Bernini in particular is the Santa Teresa chapel in Santa Maria Vittoria, a small church, almost a shrine, built for a tiny painting they brought back to Rome after the Catholics had won against the protestants at the battle of the white mountain in Bohemia. I came here because I'm going to meet Czech friends next week and enjoy the fact that elements of one trip lead me to the next.

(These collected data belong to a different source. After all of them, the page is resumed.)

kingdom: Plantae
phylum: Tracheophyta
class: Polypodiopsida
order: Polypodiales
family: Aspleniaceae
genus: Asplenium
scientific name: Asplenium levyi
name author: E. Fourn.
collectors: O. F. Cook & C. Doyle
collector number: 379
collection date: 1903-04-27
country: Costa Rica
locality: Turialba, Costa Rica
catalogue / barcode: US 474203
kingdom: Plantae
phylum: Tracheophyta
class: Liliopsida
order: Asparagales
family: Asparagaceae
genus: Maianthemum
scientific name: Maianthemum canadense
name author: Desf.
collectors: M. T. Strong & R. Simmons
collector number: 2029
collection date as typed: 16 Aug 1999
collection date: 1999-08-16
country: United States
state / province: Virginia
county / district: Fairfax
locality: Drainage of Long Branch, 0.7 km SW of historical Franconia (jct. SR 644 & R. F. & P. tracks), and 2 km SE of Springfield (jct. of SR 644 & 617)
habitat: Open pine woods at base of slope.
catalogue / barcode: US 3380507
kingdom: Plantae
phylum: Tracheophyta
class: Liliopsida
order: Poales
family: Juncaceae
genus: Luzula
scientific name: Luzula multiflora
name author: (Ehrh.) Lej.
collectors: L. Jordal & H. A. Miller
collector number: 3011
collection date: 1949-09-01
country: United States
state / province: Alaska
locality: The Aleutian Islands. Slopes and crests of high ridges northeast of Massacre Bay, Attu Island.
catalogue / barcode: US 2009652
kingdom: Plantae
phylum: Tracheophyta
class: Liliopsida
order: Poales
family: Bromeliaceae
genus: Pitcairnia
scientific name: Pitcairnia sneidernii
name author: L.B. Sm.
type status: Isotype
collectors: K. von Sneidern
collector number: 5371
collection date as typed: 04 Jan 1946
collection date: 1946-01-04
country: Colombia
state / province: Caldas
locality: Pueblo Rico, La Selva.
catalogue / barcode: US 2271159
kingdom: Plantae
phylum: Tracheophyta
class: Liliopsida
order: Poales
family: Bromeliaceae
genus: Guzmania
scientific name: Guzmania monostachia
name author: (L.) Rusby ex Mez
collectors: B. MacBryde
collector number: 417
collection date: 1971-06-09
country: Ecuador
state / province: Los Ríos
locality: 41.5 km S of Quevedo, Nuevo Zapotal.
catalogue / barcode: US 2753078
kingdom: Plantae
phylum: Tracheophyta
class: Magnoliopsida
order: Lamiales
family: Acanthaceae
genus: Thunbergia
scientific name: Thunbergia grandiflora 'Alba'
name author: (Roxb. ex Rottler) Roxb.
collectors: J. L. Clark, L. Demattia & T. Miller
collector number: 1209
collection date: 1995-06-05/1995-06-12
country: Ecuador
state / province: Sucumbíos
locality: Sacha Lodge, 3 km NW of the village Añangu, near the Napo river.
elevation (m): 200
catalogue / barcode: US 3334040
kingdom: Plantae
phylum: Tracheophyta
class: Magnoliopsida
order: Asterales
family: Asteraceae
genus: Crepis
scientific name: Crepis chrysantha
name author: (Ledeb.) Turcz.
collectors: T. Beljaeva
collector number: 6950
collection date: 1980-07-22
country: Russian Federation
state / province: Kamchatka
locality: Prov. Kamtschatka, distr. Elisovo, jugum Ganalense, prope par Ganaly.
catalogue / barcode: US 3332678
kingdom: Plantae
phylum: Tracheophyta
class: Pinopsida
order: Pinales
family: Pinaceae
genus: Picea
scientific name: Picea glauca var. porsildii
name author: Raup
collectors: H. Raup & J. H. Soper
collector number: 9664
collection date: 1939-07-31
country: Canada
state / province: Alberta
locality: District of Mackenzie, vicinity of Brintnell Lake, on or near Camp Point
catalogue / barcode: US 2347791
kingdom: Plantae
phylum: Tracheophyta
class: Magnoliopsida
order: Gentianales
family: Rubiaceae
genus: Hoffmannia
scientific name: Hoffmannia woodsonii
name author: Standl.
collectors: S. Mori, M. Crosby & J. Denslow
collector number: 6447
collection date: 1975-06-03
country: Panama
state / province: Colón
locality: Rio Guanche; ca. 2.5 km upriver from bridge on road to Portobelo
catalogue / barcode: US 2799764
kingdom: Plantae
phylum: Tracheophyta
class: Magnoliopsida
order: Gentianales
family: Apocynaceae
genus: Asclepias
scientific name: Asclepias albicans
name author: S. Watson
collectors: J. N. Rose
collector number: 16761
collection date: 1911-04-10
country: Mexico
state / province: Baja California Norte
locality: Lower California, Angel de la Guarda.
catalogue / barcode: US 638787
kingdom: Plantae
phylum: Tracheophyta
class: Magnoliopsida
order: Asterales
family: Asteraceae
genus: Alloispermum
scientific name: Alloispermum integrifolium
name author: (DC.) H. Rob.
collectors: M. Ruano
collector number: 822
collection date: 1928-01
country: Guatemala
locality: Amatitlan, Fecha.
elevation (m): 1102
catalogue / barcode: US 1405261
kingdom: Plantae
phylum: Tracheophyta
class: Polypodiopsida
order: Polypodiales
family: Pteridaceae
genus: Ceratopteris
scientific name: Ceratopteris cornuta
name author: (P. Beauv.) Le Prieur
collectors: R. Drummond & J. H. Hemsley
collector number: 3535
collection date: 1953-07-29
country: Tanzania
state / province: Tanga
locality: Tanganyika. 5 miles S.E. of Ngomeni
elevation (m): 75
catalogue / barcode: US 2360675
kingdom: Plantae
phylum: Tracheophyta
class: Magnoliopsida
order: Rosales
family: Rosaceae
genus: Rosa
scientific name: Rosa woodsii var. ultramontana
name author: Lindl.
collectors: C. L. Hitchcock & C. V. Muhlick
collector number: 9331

Bernini. I remember that this statue had come across my radar when I was studying art history. Pious eroticism, theatrical dramatic style, the best rendering of bliss and ecstasy. I'm surprised to find the drapings on Teresa's clothes to be hard and geometrical, almost rocklike and the face, at least at first very calm. Maybe my mind is used to a much more direct display of rapture so I wander around more, notice the theme of the clouds both in stucco as well as the stupendous patterns on the rad and black marble tiles, that are used like canvases of their own and put together meticulously to create symmetrical, flaming patterns throughout the hall. There are reliefs, an interesting rendition of the last supper, where you see what's left on their table as chiseled chunks that convince me of the intended perspective and I sit down to look more at the saint. Over time, the sculpture grows on me. The angel with his arrow is maybe an allusion to Cupido and Teresa now seems ecstatic or convulsive even. Maybe that's why her robe is all angular like this!
There is a constant ebb and flow of people,, some who come here to take a picture of Teresa that is exactly like the one in the book that made them come here, others, younger people, give the whole space more respect, stay a while and contemplate. Very elegant ladies, an old guy with a red baseball hat that he carries in his hand, a group of sisters, the younger of which walks around the nave at least three times, an Italian woman who knelt on the bench to pray, Chinese who read up on the church on 百度百科, because the local descriptions don't cover more than 4 languages.
It's like a salon, this little church, it could be a bakery or a fancy library. The colors appetizing, erotic rapture is akin to the enjoyment of food after all. People coming and going, incorporating it into their days whether their thoughts tie them to an office two blocks from here or Pudong Airport, to university aulas or an open space desk with three screens showing AutoCAD or Unreal Engine, their first love or their first scary medical exam.
My stay ends with a stroll through the university zone east of the train station which looks kind of sketchy. A girl who is walking in front of me, turns around nervously and lets me pass. Every time I stop to look at my phone to figure out the way, she takes the lead and then, nervously again, lets me pass as soon as I catch up. I end up in a spacious espresso bar, constant ebb and flow of people here too, some come to talk, some to play at the slot machines next to the bathroom: *guasto* , but men can use it anyway. Then it's back to the microcosm of roma termini before I start the next leg of my journey.